Recent data suggested that pre-treatment HIV drug resistance in sub-Saharan Africa was associated with a nearly fourfold increase in switching to second-line ART, but did not influence mortality or Aids-related events, reports Healio. “The expanding exposure to antiretroviral drugs at a population level will lead to increased transmission of drug-resistant viruses,” the researchers wrote. “As a consequence, ART programs will be confronted with increasing numbers of patients that already carry drug strains before starting standard first-line ART.”
In a multinational cohort study of adult patients beginning standard first-line ART, researchers evaluated the effect of pre-treatment drug resistance on switching ART regimens after presumed treatment failure, as well as its effect on clinical outcomes including all-cause mortality and new Aids events. Additionally, plasma samples collected before ART and at 12, 24 and 36 months were analysed for viral load and genotypic resistance testing.

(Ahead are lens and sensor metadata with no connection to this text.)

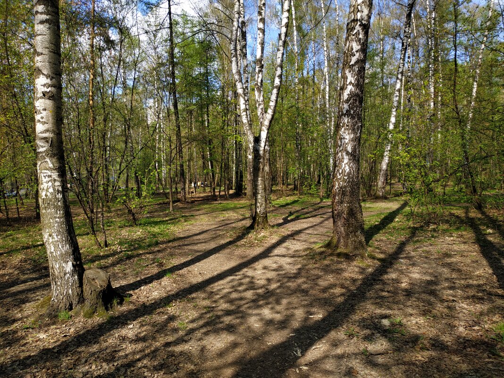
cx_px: 252
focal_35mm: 24
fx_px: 349
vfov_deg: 56.8
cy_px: 189
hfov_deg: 71.6
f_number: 1.9
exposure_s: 1/900
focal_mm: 3.94
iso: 100
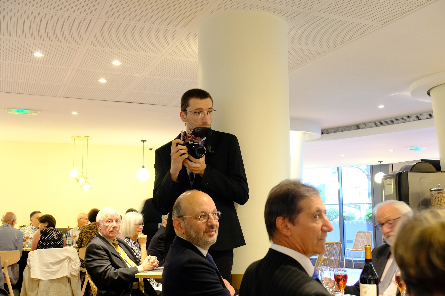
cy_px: 148
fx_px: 494
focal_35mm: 40
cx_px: 222
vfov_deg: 33.4
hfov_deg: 48.5
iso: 1600
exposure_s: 1/13
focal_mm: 26.6
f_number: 4.2
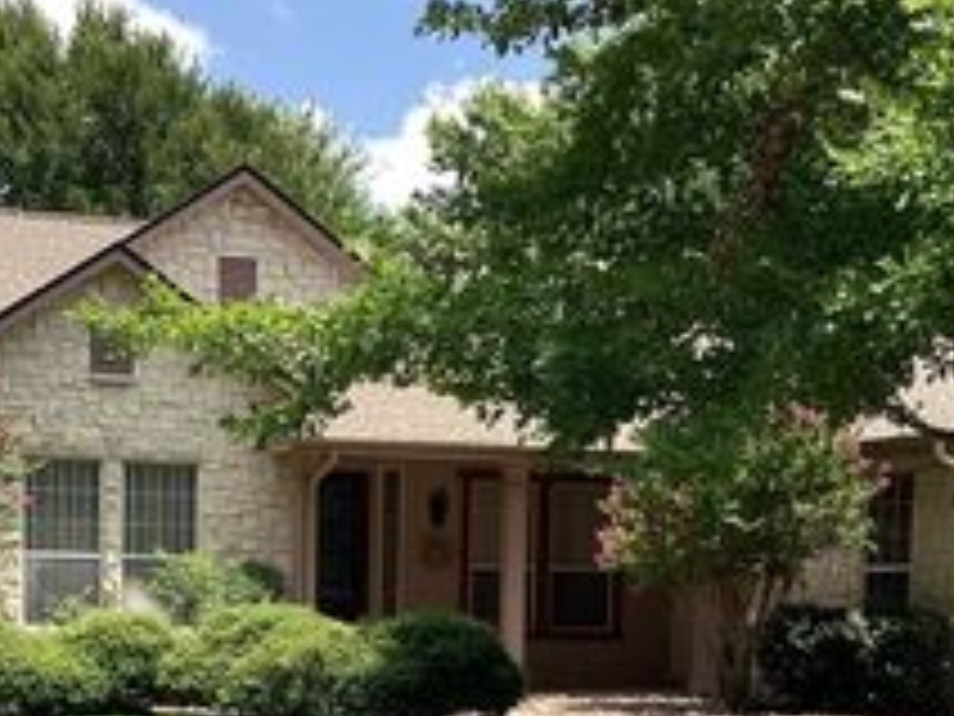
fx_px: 2012
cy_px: 745
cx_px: 346
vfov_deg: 19.5
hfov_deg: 26.6
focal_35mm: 73
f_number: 2.4
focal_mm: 3.3
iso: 25
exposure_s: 1/662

A pre-treatment genotype was available for 2,579 patients, including 5.5% who had pre-treatment drug resistance, defined as decreased susceptibility to one or more prescribed drugs. Researchers found that pre-treatment drug resistance was associated with an increased risk for regimen switching (P = .005), but the mortality rate and the incidence of new Aids events did not significantly differ for patients with and without pre-treatment drug resistance in adjusted analyses.
At 3-year follow-up, 4.1% of patients had switched to second-line therapy; of these patients. Of them, 17% had a viral load of less than 1,000 copies/mL, 6.6% had a viral load of 1,000 copies/mL or greater and no drug resistance mutations, and 43.4% had a viral load of 1,000 copies/mL or greater and one or more drug resistance mutations.

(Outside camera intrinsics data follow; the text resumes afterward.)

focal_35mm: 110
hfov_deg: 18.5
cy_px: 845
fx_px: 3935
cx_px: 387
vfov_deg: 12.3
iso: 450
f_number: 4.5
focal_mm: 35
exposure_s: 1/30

Researchers expressed concern that 23.6% of patients who were switched to second-line therapy had a viral load of less than 1,000 copies/mL or a viral load of 1,000 copies/mL or greater without the presence of drug resistance mutations. This finding indicated that these patients may have benefited from remaining on first-line ART.
“Unnecessary switching to more costly and toxic second-line therapy, as reported in previous studies, impairs the efficiency in the use of scarce resources available in ART programmes,” the researchers are quoted in the report as saying. The researchers called for expanded access to second-line ART and recommended that viral load monitoring be used to improve accuracy of failure detection and efficiency of switching practices.

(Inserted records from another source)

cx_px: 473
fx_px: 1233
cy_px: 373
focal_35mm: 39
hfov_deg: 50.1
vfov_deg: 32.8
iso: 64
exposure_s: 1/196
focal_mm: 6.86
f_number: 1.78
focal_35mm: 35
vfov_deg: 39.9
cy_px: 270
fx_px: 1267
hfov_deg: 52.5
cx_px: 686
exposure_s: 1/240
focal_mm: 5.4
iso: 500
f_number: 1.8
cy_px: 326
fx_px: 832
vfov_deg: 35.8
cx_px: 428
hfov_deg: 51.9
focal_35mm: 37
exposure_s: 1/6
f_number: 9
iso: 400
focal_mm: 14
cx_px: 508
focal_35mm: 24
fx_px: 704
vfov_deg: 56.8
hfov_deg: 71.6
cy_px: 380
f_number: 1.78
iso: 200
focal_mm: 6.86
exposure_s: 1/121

Background.After the scale-up of antiretroviral therapy (ART) in Africa, increasing numbers of patients have pretreatment HIV drug resistance. This study assessed the effect of pretreatment drug resistance on ART regimen switching and clinical outcomes.
Methods.In a large multi-country cohort of patients starting standard first-line ART in six African countries, pol genotyping was retrospectively performed if viral load (VL) ≥1,000 cps/ml. Pretreatment drug resistance was defined as a decreased susceptibility to ≥1 prescribed drug. We assessed the effect of PDR on all-cause mortality, new AIDS-events and switch to second-line ART due to presumed treatment failure, using Cox models.
Results.Among 2,579 participants for whom a pretreatment genotype was available, 5.5% had pretreatment drug resistance. Pretreatment drug resistance was associated with an increased risk of regimen switch (aHR 3.80; 95%CI 1.49-9.68; p=0.005) but was not associated with mortality (aHR 0.75, 95%CI 0.24-2.35; p=0.617) or new AIDS events (aHR 1.06, 95%CI 0.68-1.64; p=0.807). During three years of follow up, 106 (4.1%) participants switched to second-line, of whom 18 (17.0%) switched with VL <1,000 cps/ml, 7 (6.6%) with VL≥1,000 cps/ml and no drug resistance mutations, 46 (43.4%) with VL≥1,000 cps/ml and ≥1 drug resistance mutations; no HIV RNA data was available for 32 (30.2%) participants.
Conclusions: Given rising pretreatment drug resistance levels in sub-Saharan Africa, these findings underscore the need for expanded access to second-line ART. Viral load monitoring can improve the accuracy of failure detection and efficiency of switching practices.